Quello che successe precisamente quella notte non lo sapremo mai, tuttavia i superstiti e vari studi hanno permesso di avvicinarsi moltissimo alla verità. La mancata ottemperanza ai regolamenti e alle più basilari norme di buon senso generò la catena di eventi che portarono alla terribile esplosione.

Proprio questo fu infatti l’epilogo del “test di sicurezza” che doveva essere condotto sul reattore 4 quella notte. L’obbiettivo era quello di analizzare le vibrazioni della turbina quando il generatore fosse stato in condizioni di lavoro minime. Tuttavia gli addetti subentrati in turno non avevano le competenze necessarie ad effettuare in sicurezza il test, ne tanto meno sapevano del difetto congenito dei reattori RBMK.

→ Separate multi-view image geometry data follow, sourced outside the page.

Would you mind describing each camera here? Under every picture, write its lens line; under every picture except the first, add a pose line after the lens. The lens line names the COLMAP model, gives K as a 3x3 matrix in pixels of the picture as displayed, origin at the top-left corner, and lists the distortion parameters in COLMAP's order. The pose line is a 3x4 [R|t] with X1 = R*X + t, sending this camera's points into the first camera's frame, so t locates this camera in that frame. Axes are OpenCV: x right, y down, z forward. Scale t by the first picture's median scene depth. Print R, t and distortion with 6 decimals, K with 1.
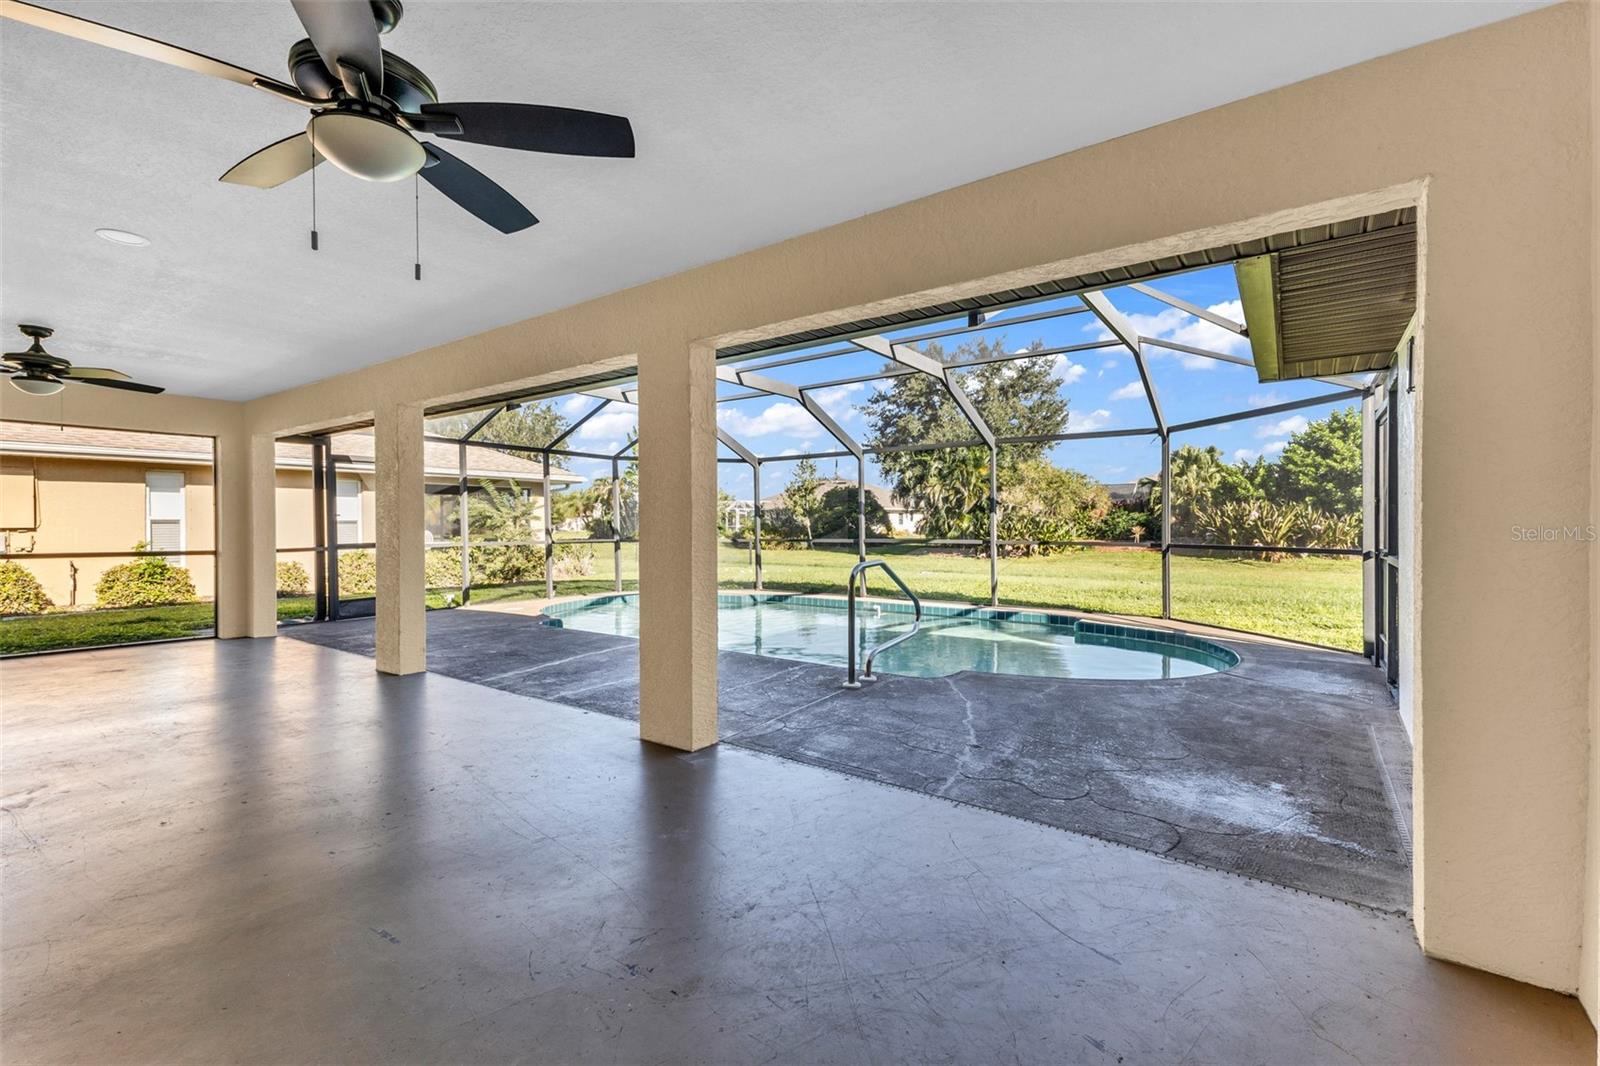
lens RADIAL K [[692.4, 0, 809.8], [0, 692.4, 531.8], [0, 0, 1]] dist [0.015407, -0.005951]
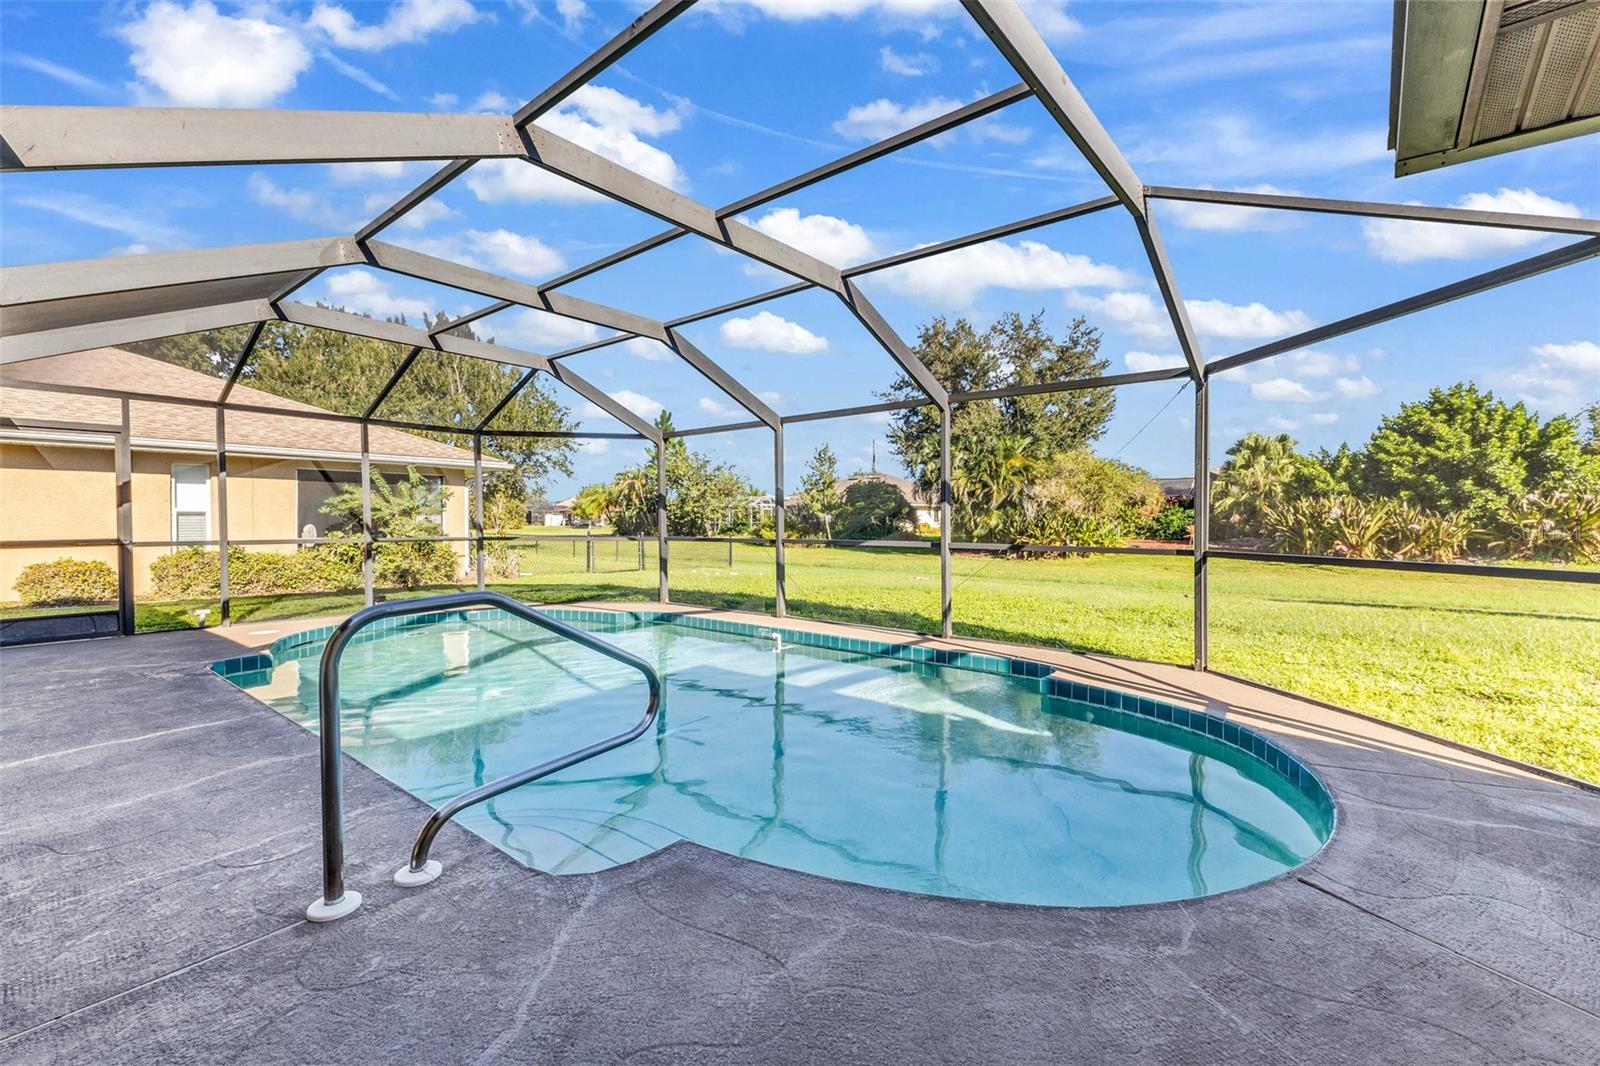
lens RADIAL K [[688.7, 0, 803.6], [0, 688.7, 529.8], [0, 0, 1]] dist [0.015516, -0.004981]
pose [[0.996630, 0.006598, -0.081763, 0.056974], [-0.006477, 0.999977, 0.001748, -0.000202], [0.081773, -0.001213, 0.996650, 0.096408]]
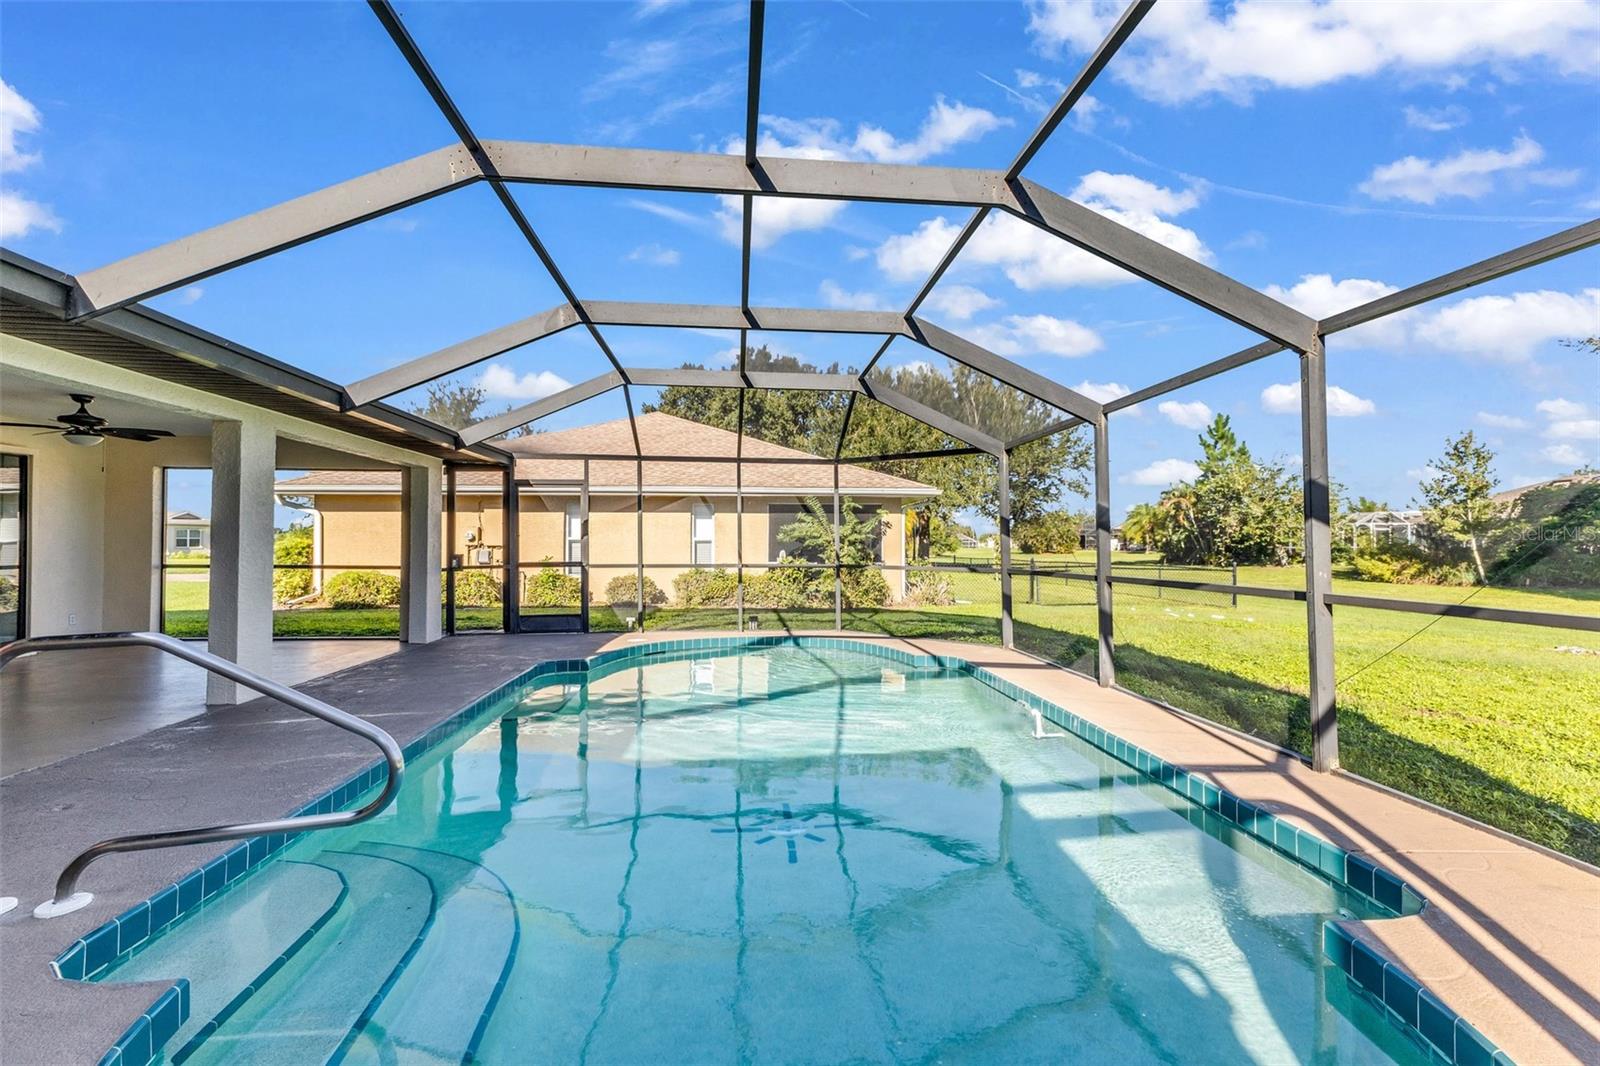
lens RADIAL K [[703.4, 0, 805.5], [0, 703.4, 528.6], [0, 0, 1]] dist [0.009050, -0.000313]
pose [[0.652474, -0.013036, -0.757699, 0.118246], [-0.011688, 0.999560, -0.027261, -0.002697], [0.757721, 0.026643, 0.652034, 0.171594]]
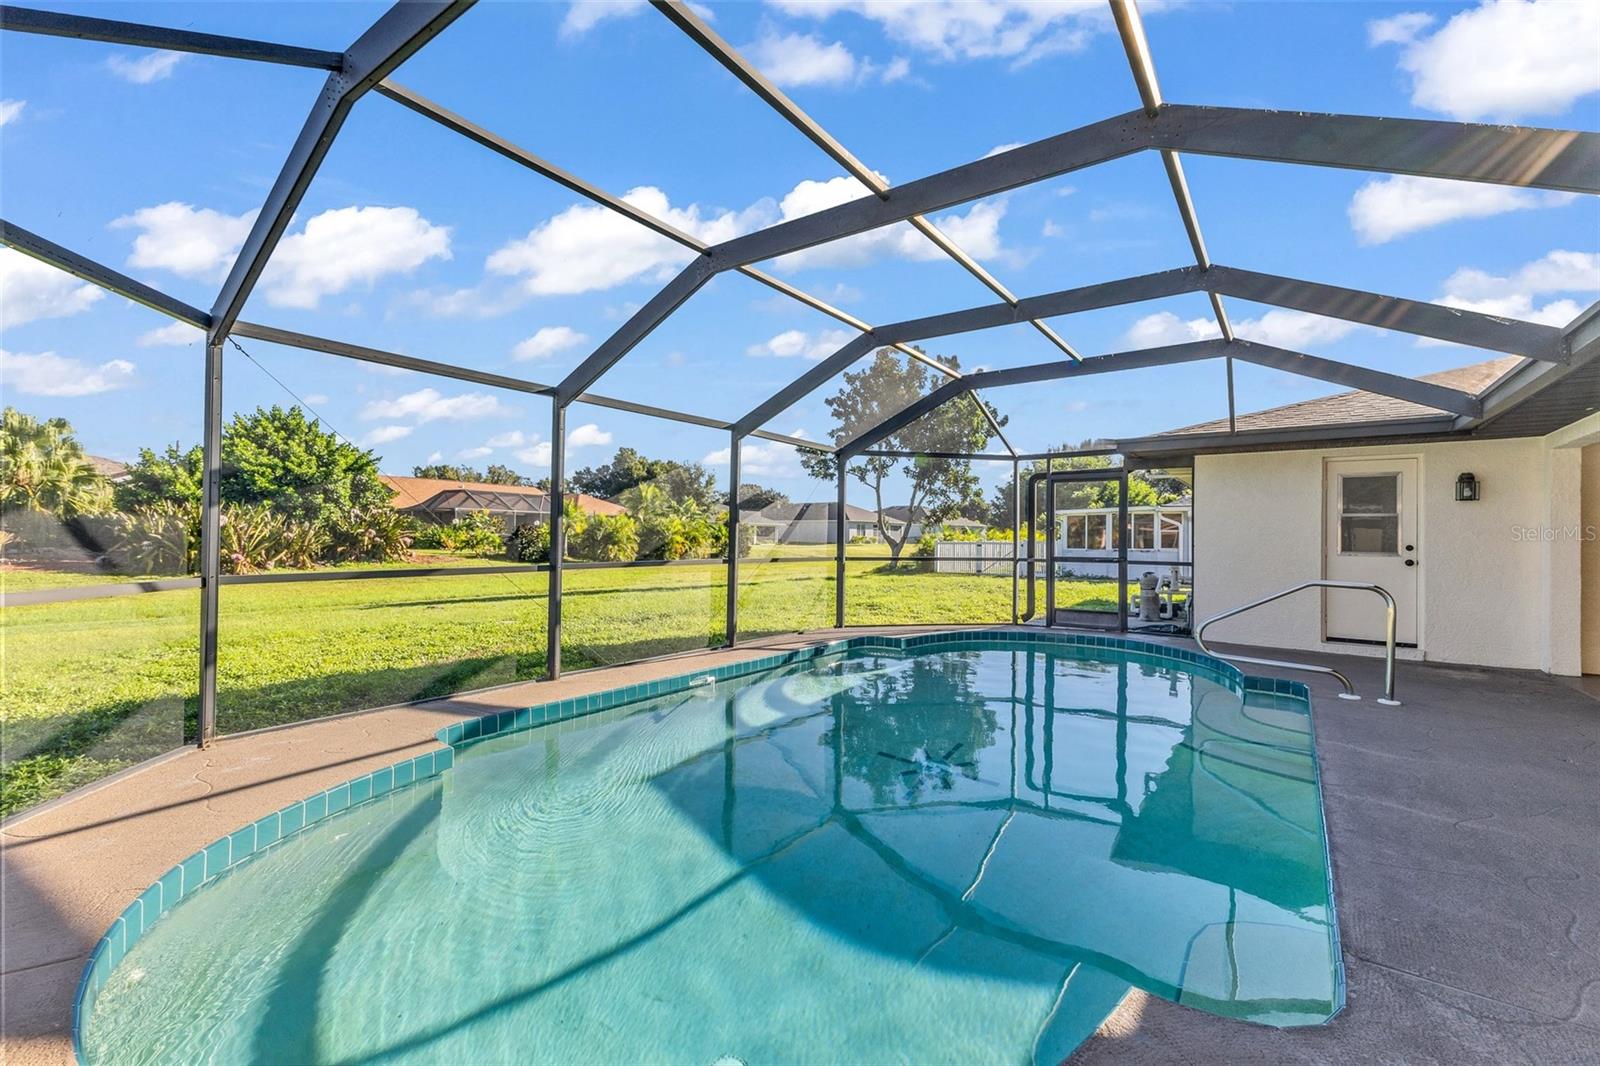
lens RADIAL K [[692.4, 0, 809.8], [0, 692.4, 531.8], [0, 0, 1]] dist [0.015407, -0.005951]
pose [[0.008873, 0.010879, 0.999901, -0.152957], [-0.002004, 0.999939, -0.010862, -0.002491], [-0.999959, -0.001907, 0.008894, 0.288657]]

Una volta fallito il test infatti tentarono di riportare la potenza a regime inserendo nuovamente le barre di controllo. Queste avevano però la punta in grafite che reagendo con l’idrogeno del liquido di raffreddamento non lasciarono scampo la reattore 4. Si ebbe infatti una forte esplosione che lo scoperchiò e liberò quindi nell’aria tonnellate di materiale radioattivo.

Chernobyl: la ferita di quella notte non è ancora guarita del tutto

Di fronte ad un disastro di queste proporzioni l’ecosistema è mutato drasticamente. La zona è infatti ancora pericolosa ed inagibile per i non addetti ai lavori. A confermarlo sarebbero alcuni esperti che nei mesi scorsi hanno svolto accurate misurazioni nei pressi della “zona di esclusione”.

Per la prima volta in una missione di questo genere sono stati utilizzati dei “droni“, equipaggiati con alcuni spettrometri da raggi gamma. Il punto di partenza è stato a circa 13 chilometri dall’epicentro dell’incidente e si è mappata un’area di circa 15 chilometri quadrati. Come anticipato, le misurazioni hanno confermato la pericolosità della zona che rimarrà quindi interdetta fino a data da destinarsi.